Al-Moghamsy also has been an adviser to two of Salman’s sons, one of whom posed for a selfie with the cleric in July.

Salman also has reached out to other hardline preachers, including Safar Hawali, a one-time mentor of Osama bin Laden who has called for non-Muslims to be expelled from Saudi Arabia.

In 2005, Salman called Hawali to inquire about his health and in 2010 praised him upon the release of a book.

While crown prince, Salman also made a point of phoning Aidh Abdullah al-Qarni, a Saudi author currently on the U.S. Terrorist Screening Center’s No Fly List who has praised Hamas and called Israelis “the brothers of apes and pigs.”

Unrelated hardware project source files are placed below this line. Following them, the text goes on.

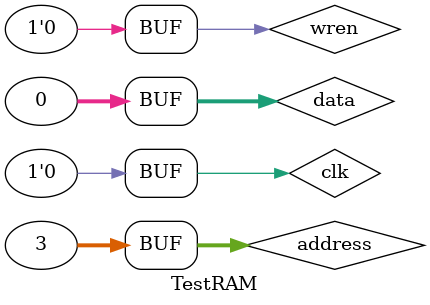
<source format=sv>
module TestRAM;

	logic [31:0] address;
	logic clk;
	logic [31:0] data;
	logic wren;
	logic [31:0]q;

	dmem datmem(clk, wren, address, data, q);
	 
	  
	always begin
		clk = 0;
		clk <= 1; #5; clk <= 0; #5;
		
		address = 0;
		wren = 0;
		data = 0;
		$display("Data en 0 %h", q);
		#15;
		
		address = 10;
		wren = 0;
		data = 0;
		$display("Data en 10 %h", q);
		#15;
		
		
		address = 3;
		wren = 0;
		data = 0;
		$display("Data en 3 %h", q);
		#15;
	end
	
	
endmodule
</source>
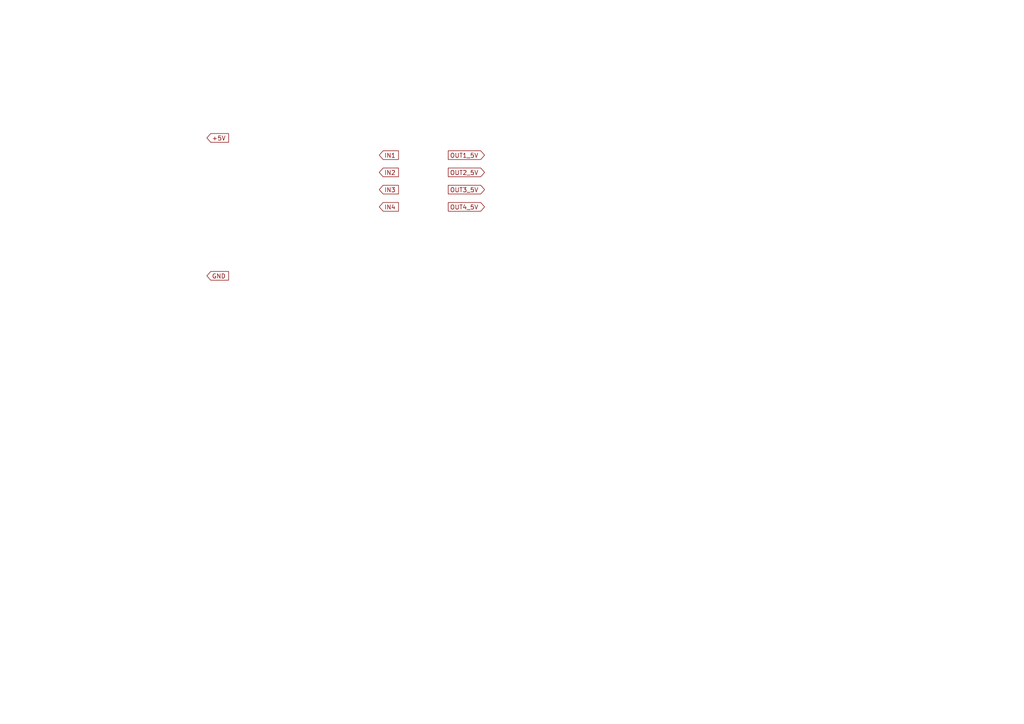
<source format=kicad_sch>
(kicad_sch (version 20231001) (generator "eeschema")
  (paper "A4")
  (title_block (title "TC4468 Quad MOSFET Driver (5V)"))

  (symbol (lib_id "Device:U") (at 80 60 0)
    (property "Reference" "U5")(property "Value" "TC4468")
  )
  (global_label "+5V"      (at 60 40 0) (shape input))
  (global_label "GND"      (at 60 80 0) (shape input))
  (global_label "IN1"      (at 110 45 0) (shape input))
  (global_label "IN2"      (at 110 50 0) (shape input))
  (global_label "IN3"      (at 110 55 0) (shape input))
  (global_label "IN4"      (at 110 60 0) (shape input))
  (global_label "OUT1_5V"  (at 130 45 0) (shape output))
  (global_label "OUT2_5V"  (at 130 50 0) (shape output))
  (global_label "OUT3_5V"  (at 130 55 0) (shape output))
  (global_label "OUT4_5V"  (at 130 60 0) (shape output))
)

</source>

Additionally, Salman, in his role as crown prince, has recently visited Saudi Arabia’s grand mufti, the nation’s highest religious authority, who has asserted that 10 is an appropriate age of marriage for girls and called for the destruction of all churches in the Arabian Peninsula.

Weinberg, who has been tracking Salman closely, said that the new monarch is taking up his predecessor’s mantle of moderate reform.

“Just like King Abdullah tried to present himself as a reformer, some are trying to suggest that the new king, Salman, is a moderate who will continue his half-brother’s so-called progressive policies,” Weinberg said. “But just look at where Saudi Arabia is after Abdullah: people are being decapitated and flogged by the state in the streets.”

“Women are systematically oppressed by their own government, and the regime continues to propagate incitement and intolerance,” he continued. “Salman’s background funding mujahedeen abroad and embracing hateful clerics suggests that he is at best a political opportunist who will tolerate continued religious extremism, even if he does not hold such views himself.”